Empat Tipologi Hubungan Sains dan Agama
Ian
G. Barbour (2002:47) mencoba memetakan hubungan sains dan agama dengan
membuka kemungkinan interaksi di antara keduanya. Melalui tipologi
posisi perbincangan tentang hubungan sains dan agama, dia berusaha
menunjukkan keberagaman posisi yang dapat diambil berkenaan dengan
hubungan sains dan agama. Tipologi ini berlaku pada disiplin-disiplin
ilmiah tertentu, salah satunya adalah biologi. Tipologi ini terdiri dari
empat macam pandangan, yaitu: Konflik, Independensi, Dialog, dan
Integrasi yang tiap-tiap variannya berbeda satu sama lain.
Dalam
dunia modern sekarang ini sains merupakan karunia tak tertandingi
sepanjang zaman bagi kehidupan manusia dalam menghadapi segala tuntutan
dan perkembangannya. Dan sudah menjadi kebutuhan manusia yang ingin
mencapai kemajuan dan kesejahteraan hidup, untuk menguasai dan
memanfaatkan sains sebagai prasyarat bagi kelangsungan hidupnya.

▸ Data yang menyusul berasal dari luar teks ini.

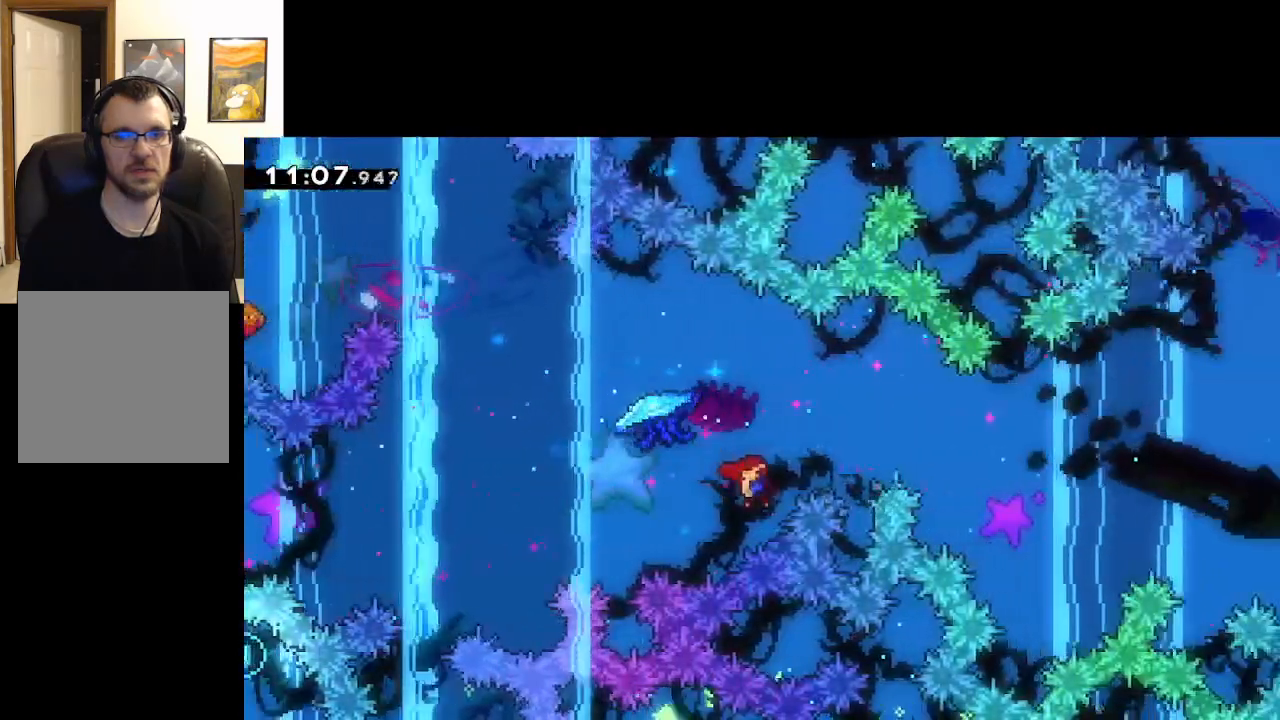
{"buttons": ["L2", "L3"], "left_stick": "up-left", "right_stick": "center", "events": [[67, "X", "down"], [233, "L2", "down"], [450, "X", "up"], [483, "A", "up"]]}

Namun,
apakah kemajuan dan kesejahteraan hidup ini menjadi tujuan tunggal atas
penguasaan dan pemanfaatan sains?.
Pesatnya
kemajuan ilmu pengetahuan dan teknologi sebagi hasil aplikasi sains
tampak jelas memberikan kesenangan bagi kehidupan lahiriah manusia
secara luas. Dan manusia telah mampu mengeksploitasi kekayaan-kekayaan
dunia secara besar-besaran. Yang menjadi permasalahan adalah pesatnya
kemajuan itu sering diikuti dengan merosotnya kehidupan beragama (A.
Sahirul Alim,1999:67).
Sebagai
makhluk berakal, tentunya manusia juga sangat menyadari kebutuhannya
untuk memperoleh kepastian, baik ilmiah maupun ideologi. Melalui sains,
manusia berhubungan dengan realitas dalam memahami keberadaan diri dan
lingkungannya. Dan agama menyadarkan manusia akan hubungan keragaman
realitas tersebut, untuk memperoleh derajat kepastian mutlak, yakni
kesadaran kehadiran Tuhan. Keduanya sama-sama penjelajahan realitas.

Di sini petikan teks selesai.